Totalitarianism in its essence is something that is not necessarily hellish, just as it is not at all necessarily blissful and salutary. Totalitarianism is only a technology of concentrating the maximum technically possible share of society’s resources for the sake of achieving one goal. And what is this goal - is a completely separate question.
Germany concentrated all the forces for the capture of someone else. The Soviet Union - for the sake of creating and protecting its own. The United States of America is for the sake of getting out of the economic deadlock, where the impetuous pursuit of profit, at any price, so to speak, drove the country somewhat earlier. So the goals are completely different, but the means are the same.
Moreover, even the aesthetics are the same. If we look at the buildings built in these countries in the 1930s, we will see incredibly much in common. If we look at the campaign posters issued in the United States of America before the war and during it, and we will remove English inscriptions from them - not every amateur stories and the arts will be able to distinguish them from the German or Soviet posters.
By the way, art lovers have long noted: Motherland on the poster of Irakli Moiseyevich Toidze “Motherland Calls”, created in the early days of World War II, pretty much resembles a French fighter going to attack on a French propaganda poster of 1915. Rotation of the hand and the position of the hand - in general, under a magnifying glass not to distinguish.
The more extreme the circumstances we face, the more externally in common, even among people and societies that are radically different internally, because people always need roughly the same means to concentrate their efforts. And what is important is not that we are concentrating efforts, but for the sake of what.
As for Nazi Germany specifically, there is another reason for commonality. The ruling party, whose official name is given above, really did a good deal for the German workers. For example, the famous "Wilhelm Gustloff", sunk by a Soviet submarine C-1945.01.30 13 under the command of Alexander Ivanovich Marinesko, was originally built as a vessel for low-cost working cruises. True, at the time of the “attack of the century” there were no workers on it: from Gdynia, then called Gotenhafen, according to modern estimates given in Wikipedia, 918 cadets of junior groups of 2 training submarine division, 173 women crew member, 373 women from the auxiliary marine corps, 162 seriously wounded soldiers, 8956 refugees (mostly old men, women and children) - total 10582 people. According to the laws of war, those who load civilians on vehicles transporting military personnel and not carrying identification marks of the medical service are responsible for the fate of practically inevitable victims.
But they took care of the workers not only in the USSR and Germany.

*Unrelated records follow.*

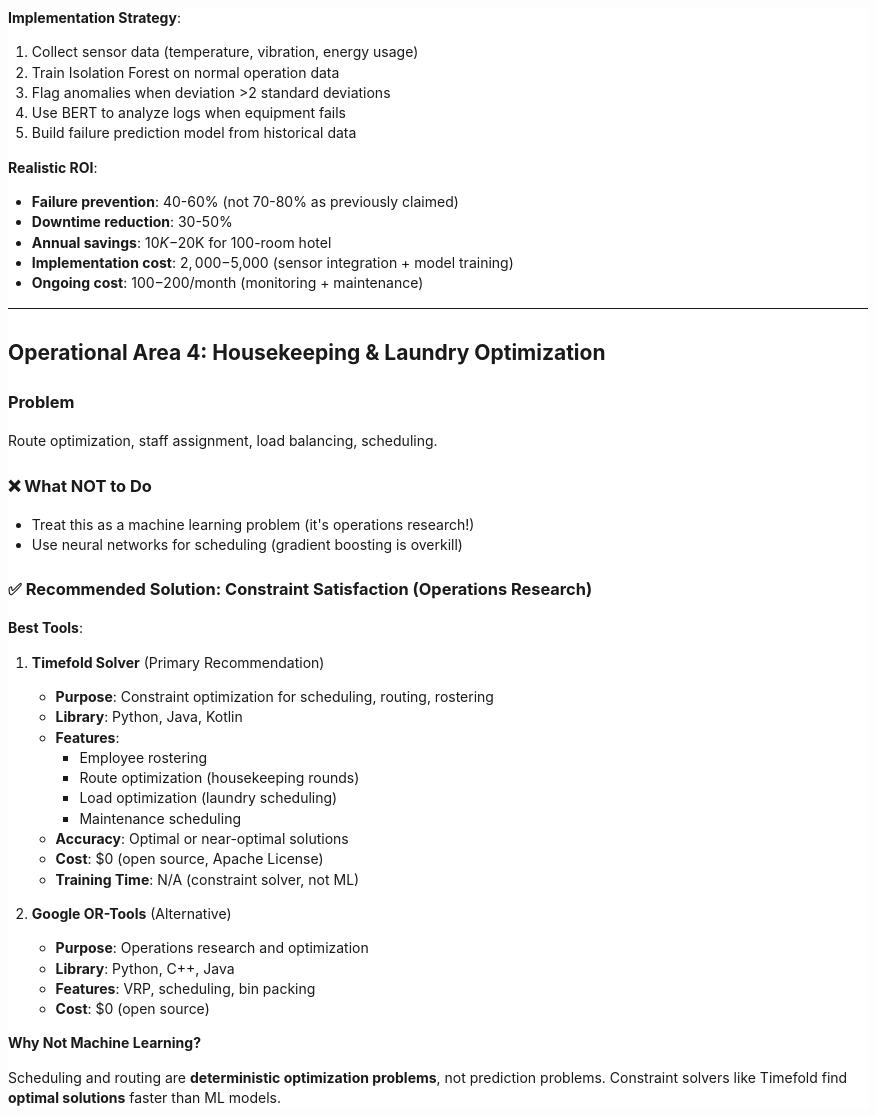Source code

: **Implementation Strategy**:
1. Collect sensor data (temperature, vibration, energy usage)
2. Train Isolation Forest on normal operation data
3. Flag anomalies when deviation >2 standard deviations
4. Use BERT to analyze logs when equipment fails
5. Build failure prediction model from historical data

**Realistic ROI**:
- **Failure prevention**: 40-60% (not 70-80% as previously claimed)
- **Downtime reduction**: 30-50%
- **Annual savings**: $10K-$20K for 100-room hotel
- **Implementation cost**: $2,000-$5,000 (sensor integration + model training)
- **Ongoing cost**: $100-$200/month (monitoring + maintenance)

---

## Operational Area 4: Housekeeping & Laundry Optimization

### Problem
Route optimization, staff assignment, load balancing, scheduling.

### ❌ What NOT to Do
- Treat this as a machine learning problem (it's operations research!)
- Use neural networks for scheduling (gradient boosting is overkill)

### ✅ Recommended Solution: Constraint Satisfaction (Operations Research)

**Best Tools**:

1. **Timefold Solver** (Primary Recommendation)
   - **Purpose**: Constraint optimization for scheduling, routing, rostering
   - **Library**: Python, Java, Kotlin
   - **Features**:
     - Employee rostering
     - Route optimization (housekeeping rounds)
     - Load optimization (laundry scheduling)
     - Maintenance scheduling
   - **Accuracy**: Optimal or near-optimal solutions
   - **Cost**: $0 (open source, Apache License)
   - **Training Time**: N/A (constraint solver, not ML)

2. **Google OR-Tools** (Alternative)
   - **Purpose**: Operations research and optimization
   - **Library**: Python, C++, Java
   - **Features**: VRP, scheduling, bin packing
   - **Cost**: $0 (open source)

**Why Not Machine Learning?**

Scheduling and routing are **deterministic optimization problems**, not prediction problems. Constraint solvers like Timefold find **optimal solutions** faster than ML models.
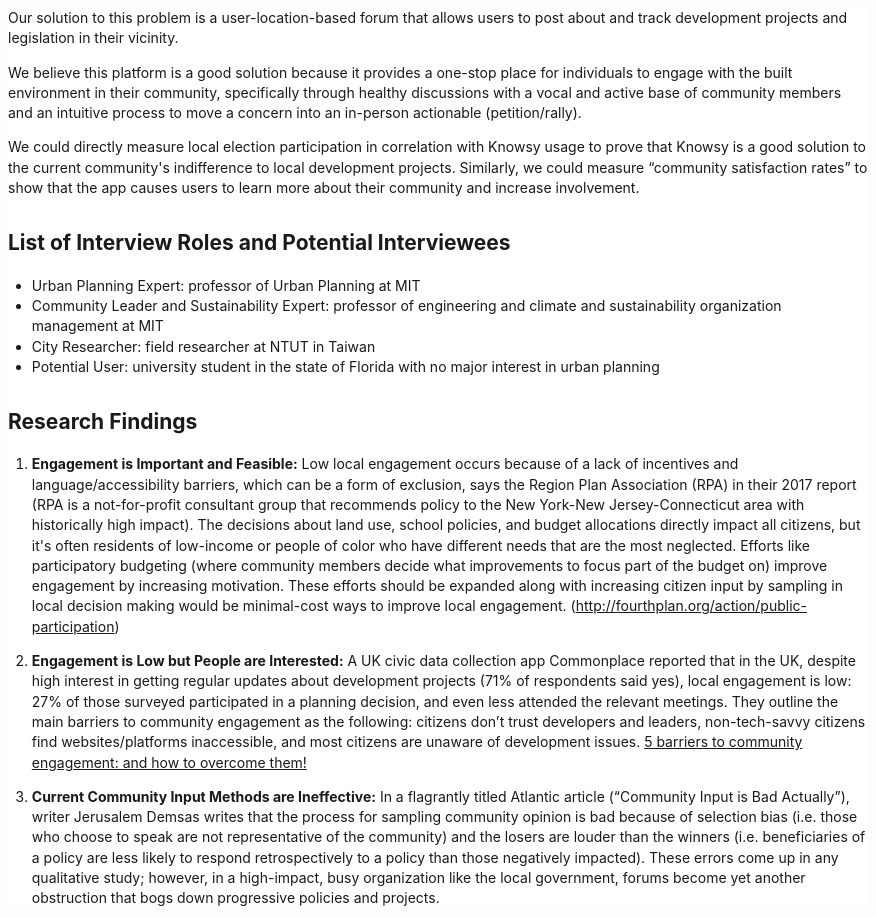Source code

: Our solution to this problem is a user-location-based forum that allows users to post about and track development projects and legislation in their vicinity. 

We believe this platform is a good solution because it provides a one-stop place for individuals to engage with the built environment in their community, specifically through healthy discussions with a vocal and active base of community members and an intuitive process to move a concern into an in-person actionable (petition/rally). 

We could directly measure local election participation in correlation with Knowsy usage to prove that Knowsy is a good solution to the current community's indifference to local development projects. Similarly, we could measure “community satisfaction rates” to show that the app causes users to learn more about their community and increase involvement.  


## List of Interview Roles and Potential Interviewees

- Urban Planning Expert: professor of Urban Planning at MIT
- Community Leader and Sustainability Expert: professor of engineering and climate and sustainability organization management at MIT
- City Researcher: field researcher at NTUT in Taiwan
- Potential User: university student in the state of Florida with no major interest in urban planning


## Research Findings

1. **Engagement is Important and Feasible:**
Low local engagement occurs because of a lack of incentives and language/accessibility barriers, which can be a form of exclusion, says the Region Plan Association (RPA) in their 2017 report (RPA is a not-for-profit consultant group that recommends policy to the New York-New Jersey-Connecticut area with historically high impact). The decisions about land use, school policies, and budget allocations directly impact all citizens, but it's often residents of low-income or people of color who have different needs that are the most neglected. Efforts like participatory budgeting (where community members decide what improvements to focus part of the budget on) improve engagement by increasing motivation. These efforts should be expanded along with increasing citizen input by sampling in local decision making would be minimal-cost ways to improve local engagement.
(http://fourthplan.org/action/public-participation)

2. **Engagement is Low but People are Interested:**
A UK civic data collection app Commonplace reported that in the UK, despite high interest in getting regular updates about development projects (71% of respondents said yes), local engagement is low: 27% of those surveyed participated in a planning decision, and even less attended the relevant meetings. They outline the main barriers to community engagement as the following: citizens don’t trust developers and leaders,  non-tech-savvy citizens find websites/platforms inaccessible,  and most citizens are unaware of development issues. [5 barriers to community engagement: and how to overcome them!](https://www.commonplace.is/blog/barriers-to-community-engagement)

3. **Current Community Input Methods are Ineffective:**
In a flagrantly titled Atlantic article (“Community Input is Bad Actually”), writer Jerusalem Demsas writes that the process for sampling community opinion is bad because of selection bias (i.e. those who choose to speak are not representative of the community) and the losers are louder than the winners (i.e. beneficiaries of a policy are less likely to respond retrospectively to a policy than those negatively impacted). These errors come up in any qualitative study; however, in a high-impact, busy organization like the local government, forums become yet another obstruction that bogs down progressive policies and projects.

In the same 1930-ies and in the United States of America, quite a lot of laws were passed in favor of the workers: firstly, to prevent the already planned riots; secondly, what is equally important is to reduce the working time of each employee and thereby force employers to attract more workers, reducing the explosive mass of the unemployed.
So our amateurs would have to compare the Winter Olympics in Sochi with the Winter Olympics in Lake Placid in 1932, and, say, the Palace of Soviets (unfortunately not completed) with the Empire State Building (it appeared before the crisis , but already when the first tremors of forthcoming economic problems were felt).
With all the variety of goals that people and human societies set for themselves, the variety of means to achieve these goals is incomparably less. The one who looks at the means, forgetting about the goals, is naturally doomed to move to the wrong goal.